The Horizon Pro’s image quality is generally impressive, but there are exceptions. In my tests, it delivered nicely saturated color, reasonably good color accuracy, appropriate detail for the resolution, and good contrast for both video and film in brightly lit scenes, particularly with 4K content. But dark scenes and shadowed areas in otherwise brightly lit scenes lost a significant amount of shadow detail.

Also, when I compared 1080p SDR and 4K HDR versions of the same movies on disc, the 4K versions suffered by comparison, with noticeably less shadow detail, visibly lower contrast, and black levels that weren’t as dark. Whether you consider this a problem will depend on how demanding you are about exactly matching the director’s vision. Many if not most people won’t mind the issues with dark scenes and will focus more on how good bright scenes look, especially with 4K material.

Xgimi Horizon Pro left side with Harman Kardon speker

The projector’s menus offer four predefined picture modes with few or no settings plus one custom mode with lots of options for those who would rather adjust the image themselves. All work with both 2D and 3D input.

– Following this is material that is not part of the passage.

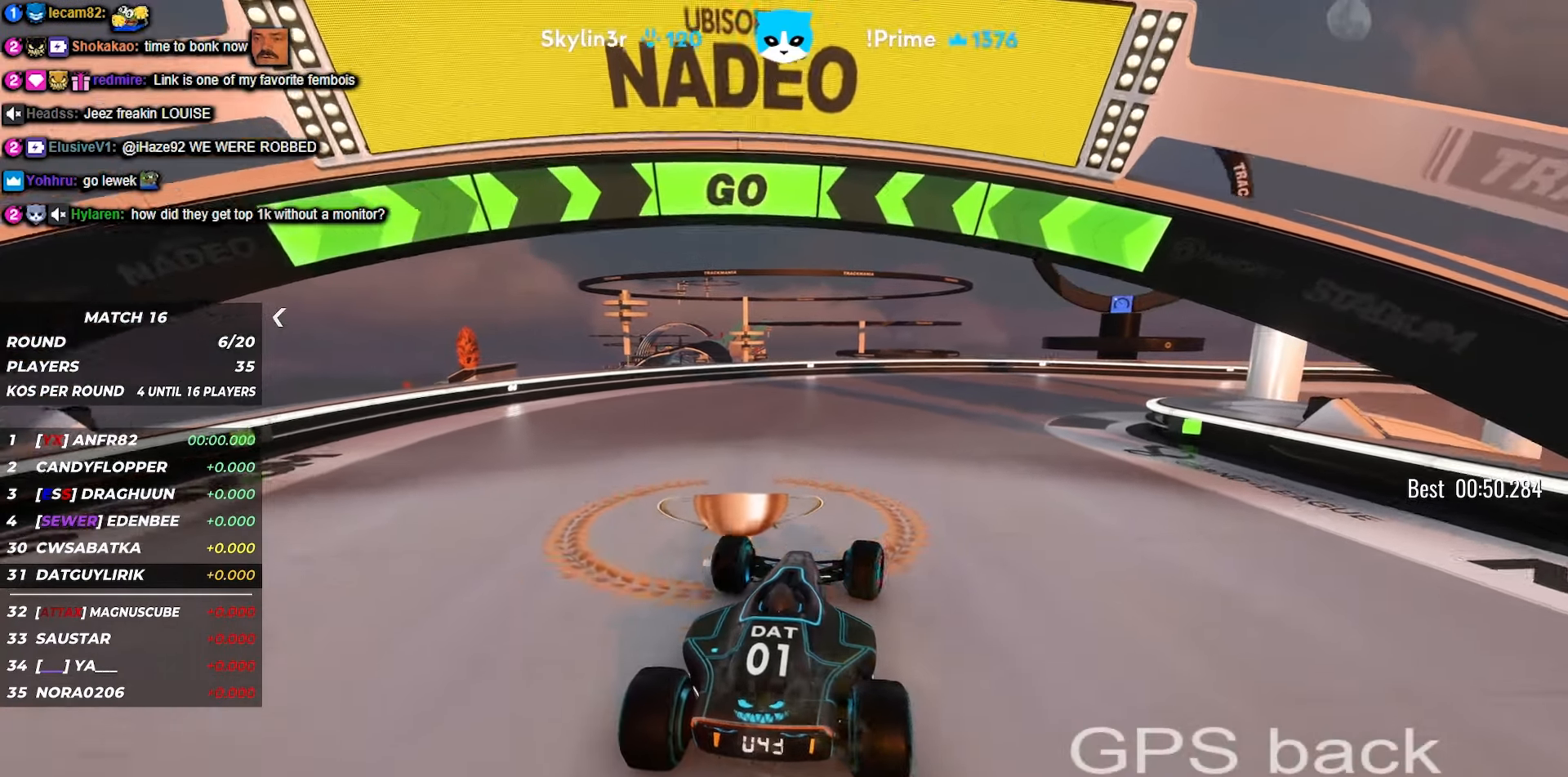
{"keys": ["up"], "events": [[67, "right", "down"], [167, "right", "up"], [300, "right", "down"], [400, "right", "up"]]}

Most folks will find any of the modes usable for casual viewing. None offers a color management system for calibration, but Office mode delivers suitably neutral color with acceptable color accuracy by most standards. How you feel about the other modes will depend on how willing you are to forgive occasional memory colors—ones you’re familiar with from the real world, such as blue sky, skin tones, or common fruits—that are clearly off target.

Xgimi Horizon Pro angle view

Along with delivering the most accurate color, I found Office mode had the best balance of color accuracy, contrast, black level, and shadow detail. It produced image brightness close to what I’d expect from roughly 1,000 ANSI lumens, suitable for my 90-inch screen in a dark room and bright enough to stand up to ambient light using an 80-inch screen in a family room.

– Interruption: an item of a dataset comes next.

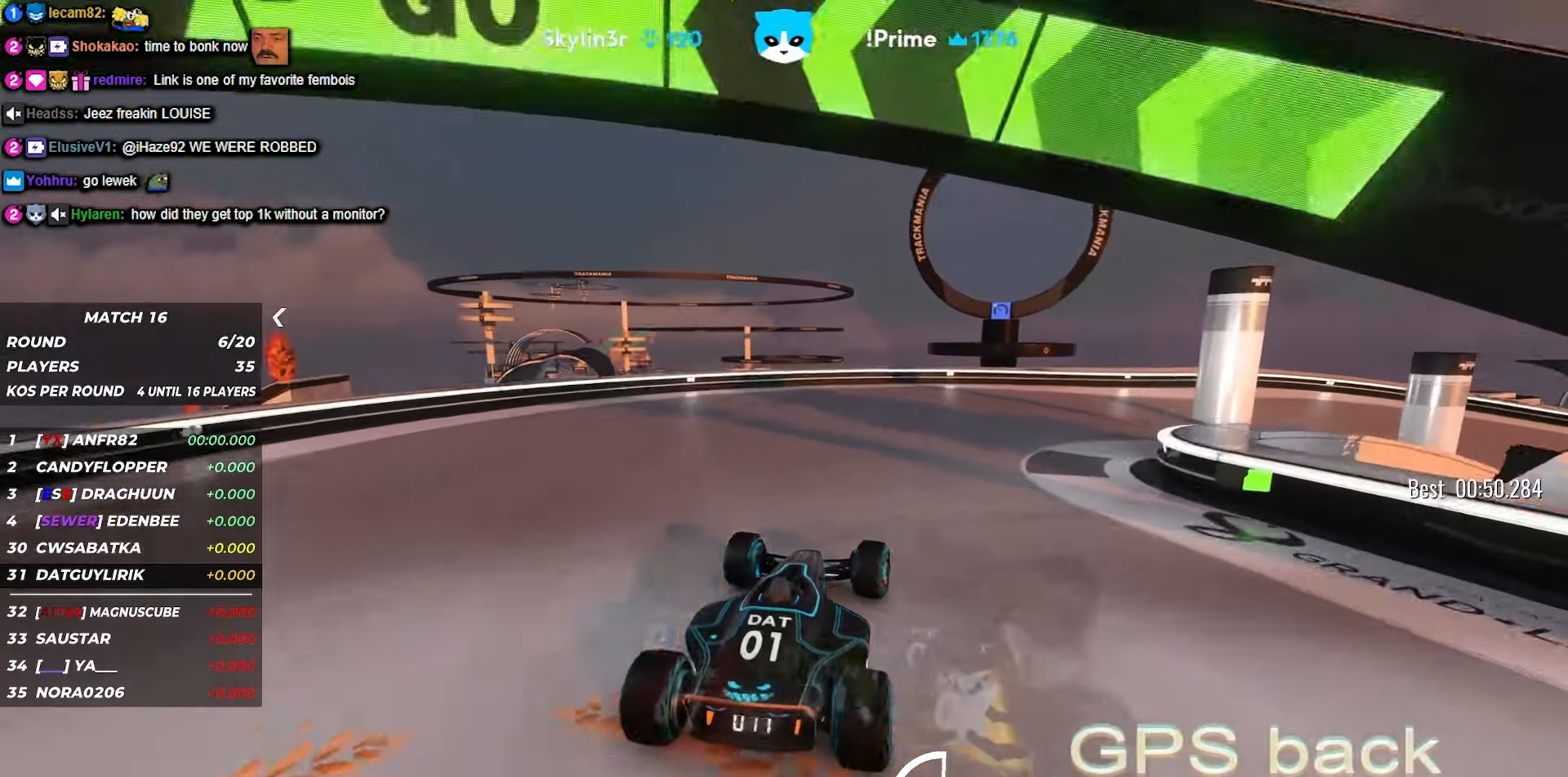
{"keys": ["up"], "events": [[134, "right", "down"], [384, "right", "up"]]}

The projector’s Movie and Football modes offer frame interpolation not available in Office mode. Many viewers consider the feature an improvement for live or recorded video but dislike it for filmed content, because adding frames also adds a digital video effect (known as the soap opera effect) that makes movies look like live video. Game mode, which works only with HDMI input, is the best choice for gaming thanks to the lowest input lag—I measured it at 42ms for 1080p input and 34ms for 4K input, both at 60Hz. That’s suitable for casual gameplay.

Xgimi Horizon Pro front and left side

While any single-chip projector can show rainbow artifacts (flashes of red, green, and blue), I saw more of them with the Horizon Pro than is typical with current-generation DLP projectors. Some people don’t see rainbow artifacts and some that do don’t mind them, but a few find them so annoying that almost no DLP projector is acceptable. If you’re not sure which camp you’re in, be sure to buy the projector from a dealer that accepts returns without a restocking fee, so you can test it out for yourself.


Just Missing an Editors’ Choice Nod

The Xgimi Horizon Pro does so much so well—from its ease of installation to the Android TV operating system to the eye-catching detail and vibrant color and contrast of brightly lit scenes in 4K—that many home entertainment buffs will find it worth the price despite its lack of auto focus. If you’re in the minority who are bothered by rainbow artifacts or lost shadow detail in dark scenes, I’d suggest the Epson EF-100 and Mini EF12, which can’t show artifacts, or possibly the ViewSonic X10-4KE, whose rainbow artifacts are few and fleeting. All three of those projectors also deliver more shadow detail, especially the ViewSonic, the only other 4K model in this group. Otherwise, the Xgimi is easy to recommend.

Pros

  • LED light source designed to last for the life of the projector

  • Rated at 2,200 ANSI lumens; suitable for a midsize family room

  • 4K resolution with XPR pixel shifting and full HD 3D support

  • Small, light, and easy to set up

  • Integrated Android TV for streaming

  • Impressive audio quality

View More

The Bottom Line

The Xgimi Horizon Pro offers all sorts of keen features, from 4K resolution to auto focus, and only the fussiest videophiles can knock its image quality.